Exactly. Everybody says that. The difference for us is that we go live in these crazy tropical jungles for two and a half months every year and it’s kind of just us. You kind of do become a family because it’s all you have unless you are FaceTiming people. We shoot basically 300 pages in 10 weeks. We barrel through. You don’t get a lot of time to marinate in a scene. Once we shoot it we move on fast. There’s something kind of lovely about that. You don’t have a lot of time to think about what’s going on. Get in there, be funny, see if you can add anything, and get the fuck out. It’s different from Wolf because on Wolf sometimes we would shoot a scene over three days. Here, if you get two hours for a scene you feel glorious, like you can breathe.
You shot season 2 of Wrecked in Fiji, which is pretty amazing. But were the conditions a little rough?

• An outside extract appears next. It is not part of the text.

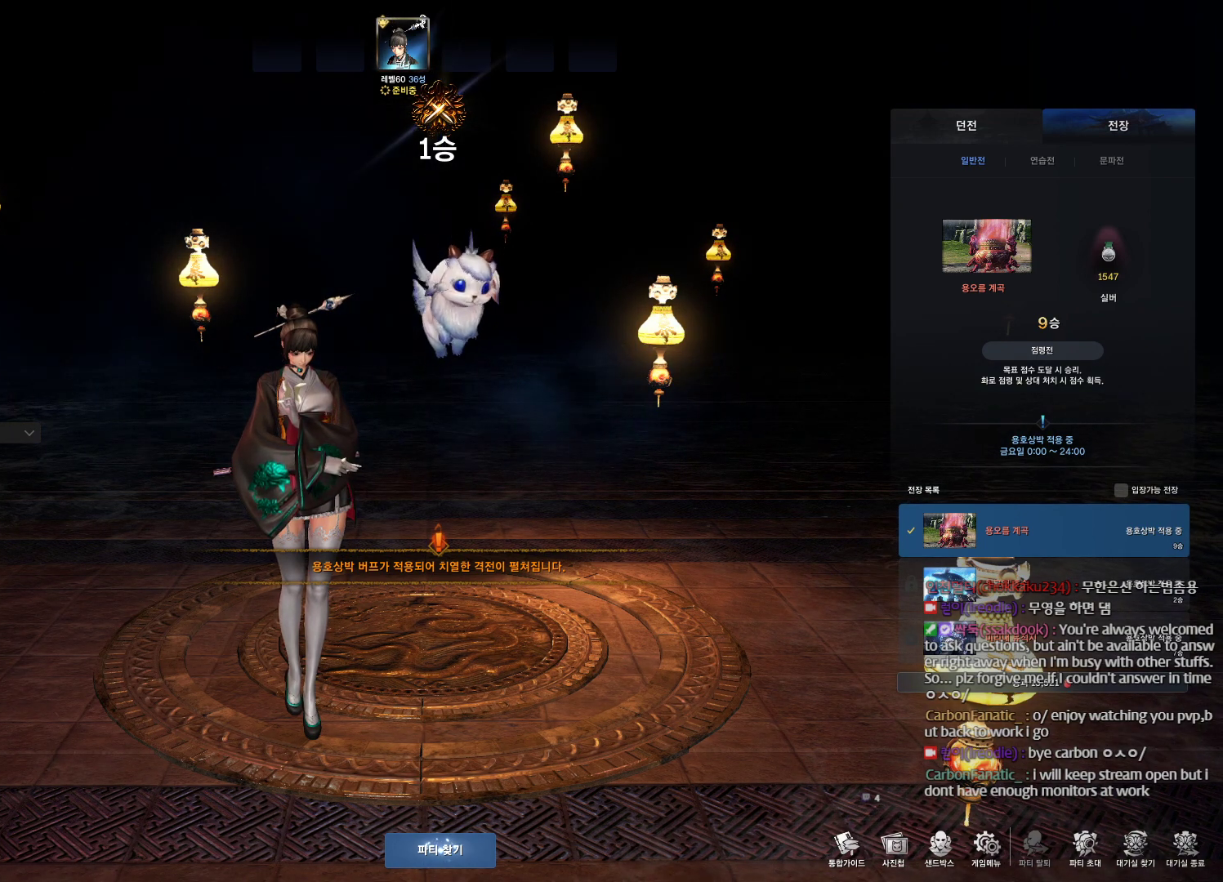
{"keys": [], "mouse": [], "events": [[167, "mouse_left", "down"], [300, "mouse_left", "up"]]}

It was rough. It’s hot down there. The sun feels like it’s right above your head. Fiji is not a modern country by any means. There are issues. Like, there was an ice shortage for a little bit. We were like, “What do you mean?” They said, “The island is having problems with ice.” In the Modern Age how can you not get ice? It gets hot on set. You can’t close your eyes when you’re shooting. I actually got sunburned on my eyeballs. I didn’t know that was a thing that could happen. It makes you look like you’re high as fuck for about five days. I was walking around and people were like, “Yeah, dude.” I was like, “Oh, no. I just got sunburned on my eyeballs.” It was an intense shoot.

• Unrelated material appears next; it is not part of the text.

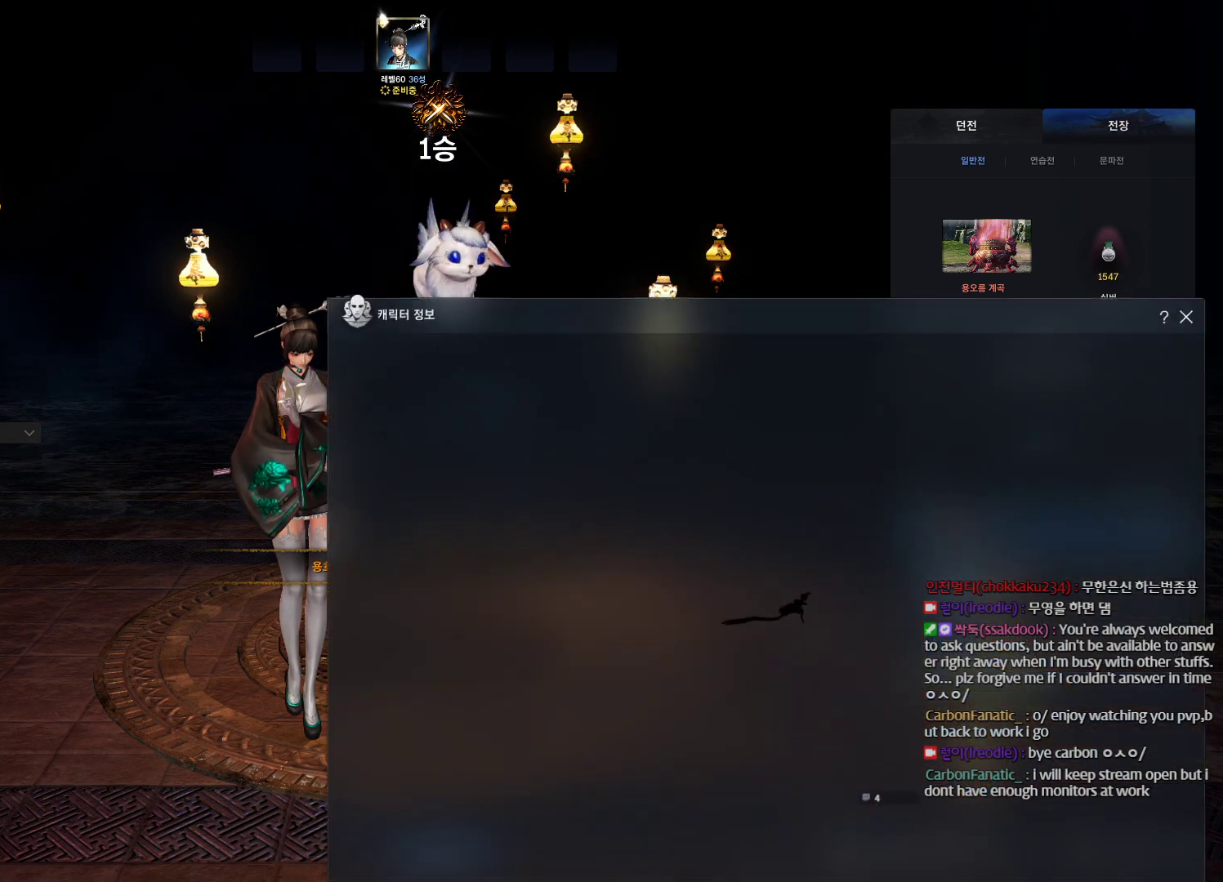
{"keys": [], "mouse": [], "events": []}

I read that at one point you were thinking about giving up acting.
Yeah, I did. There was a time of my life where I was mostly just producing branded content on the web because I could make money doing it and I wasn’t making money acting. I was doing that for about 18 months and to be honest, I was really enjoying it. Then I got an email that said, “Would you move to New York for The Wolf of Wall Street?” I replied, “For a werewolf movie?” They replied, “Directed by Martin Scorsese.” I was like, “Yes, please. How can I help?” That’s what brought me back into acting.
Was Fact Checkers Unit something you created for fun that later got turned into branded content?

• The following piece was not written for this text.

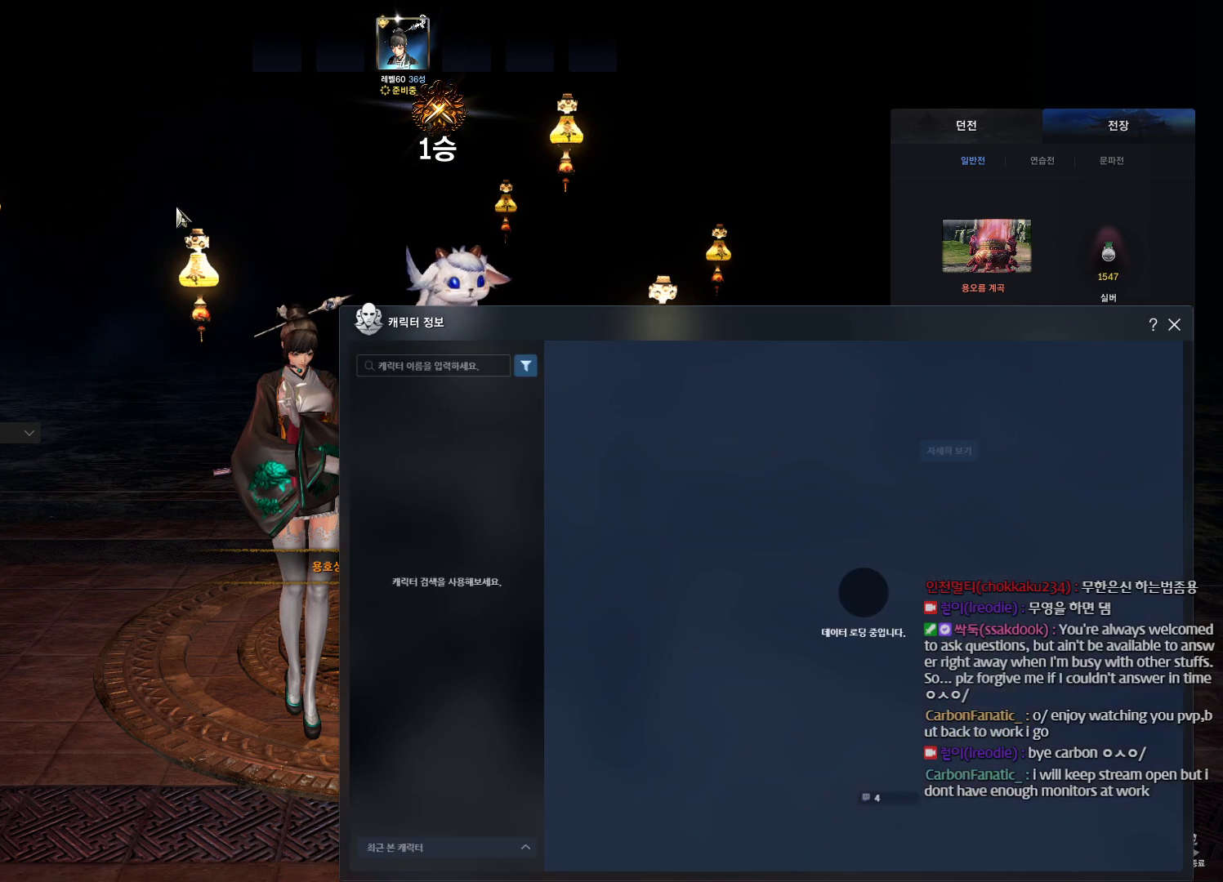
{"keys": [], "mouse": [], "events": []}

Yeah, exactly. We just created it to be a funny short and amazingly we got Bill Murray to be in it. Years later a producer came to us and said, “Hey, I think I could sell this as a branded piece. Would you be interested?” We said, “Sure, let’s do it.” Actually, in this current world of alternative facts, we are talking with some people about possibly adapting it into a different format of a show. It’s hyper relevant right now. When we did it it was just a funny spoof on CSI. Now it’s like a real thing. This shit exists in today’s society.
Is what you’re doing now what you always dreamed of doing?
100%. This is what I always wanted to do. I even started a production company in college where I was optioning scripts from writers to try to make movies. All I ever wanted to do was be in entertainment in some fashion, whether it was writing, producing, or acting. Acting was a great in for me, because it was something I happened to have a skill at. But writing and producing…my brother and I were making videos from the time I was six years old. My mom would bring home her VHS camera from the university where she taught so that we could make silly little videos in our backyard. This is it.